I’m not selling you a method. I’m showing you the pages. They speak the same language as the AI Mode user. Today, they’re capturing thousands of sessions on queries you weren’t even tracking. That’s where it’s happening.
Live audit of your semantic structure against conversational AI
I spend 45 minutes combing through your site. I show you which pages already answer conversational questions… and especially where you’re missing thousands of sessions. You leave with a concrete action plan to capture dialogue-mode queries.
Book a strategic call — 45 minFrequently Asked Questions
How does Google’s AI Mode arrival make keyword-based stratégies obsolete?

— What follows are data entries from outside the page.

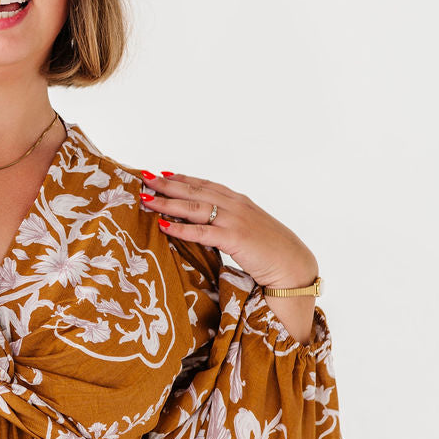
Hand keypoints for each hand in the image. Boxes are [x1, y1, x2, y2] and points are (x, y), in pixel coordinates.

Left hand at [139, 171, 317, 288]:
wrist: (293, 265)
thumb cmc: (271, 251)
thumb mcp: (248, 228)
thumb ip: (229, 221)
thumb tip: (208, 223)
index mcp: (239, 201)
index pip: (205, 184)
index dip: (182, 178)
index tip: (162, 174)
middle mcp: (235, 205)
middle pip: (195, 190)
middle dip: (167, 184)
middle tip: (144, 178)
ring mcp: (235, 220)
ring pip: (194, 206)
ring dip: (168, 202)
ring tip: (147, 199)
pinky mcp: (234, 239)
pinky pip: (202, 232)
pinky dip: (181, 227)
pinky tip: (164, 225)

Users type sentences of 10 to 20 words, with their personal context. A page optimized for « running shoes » no longer cuts it. Today, I structure my content around entities and conversational questions. That’s what makes me a relevant source for Google.

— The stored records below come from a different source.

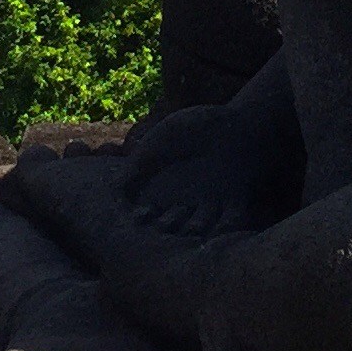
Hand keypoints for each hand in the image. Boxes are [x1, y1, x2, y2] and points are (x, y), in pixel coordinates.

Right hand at [123, 103, 293, 238]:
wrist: (236, 120)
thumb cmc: (195, 126)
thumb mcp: (161, 139)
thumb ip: (139, 162)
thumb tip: (116, 190)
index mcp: (168, 190)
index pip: (151, 213)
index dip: (144, 218)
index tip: (139, 216)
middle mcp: (188, 203)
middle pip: (173, 225)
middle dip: (168, 227)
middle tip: (164, 225)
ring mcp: (212, 204)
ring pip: (200, 227)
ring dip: (195, 230)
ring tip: (190, 227)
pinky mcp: (236, 202)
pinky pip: (231, 221)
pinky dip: (226, 227)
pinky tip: (219, 225)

How do I adapt my e-commerce product pages for conversational queries?
I start with an empathetic intro. I meet the visitor’s context. Then I answer questions: why do I have this problem? how do I choose? Then I present the product. I use entities (symptom, body type, use case) and link these pages to a semantic cluster around a complete need.
Should I completely abandon keyword tracking?
Not entirely, but don’t base your decisions on it. The bulk of conversational traffic comes from queries you’re not tracking. Instead, watch the progress of sessions from long queries, citations in AI Overviews, and engagement on your pillar pages.
What is entity-driven strategy and how do I implement it?
I structure your content around concrete concepts: symptoms, brands, use cases. Not isolated keywords. I map these entities, create pillar pages that aggregate them, and interlink everything. The DOSE framework from BMO Academy guides me.
Is AI Mode already impacting my e-commerce site’s organic traffic?
Yes—and you probably don’t see it. Sessions are coming from conversational queries you’re not tracking. Check Search Console for queries over 8 words. If you see impressions on context-rich phrases, the impact is already there—and it will keep growing.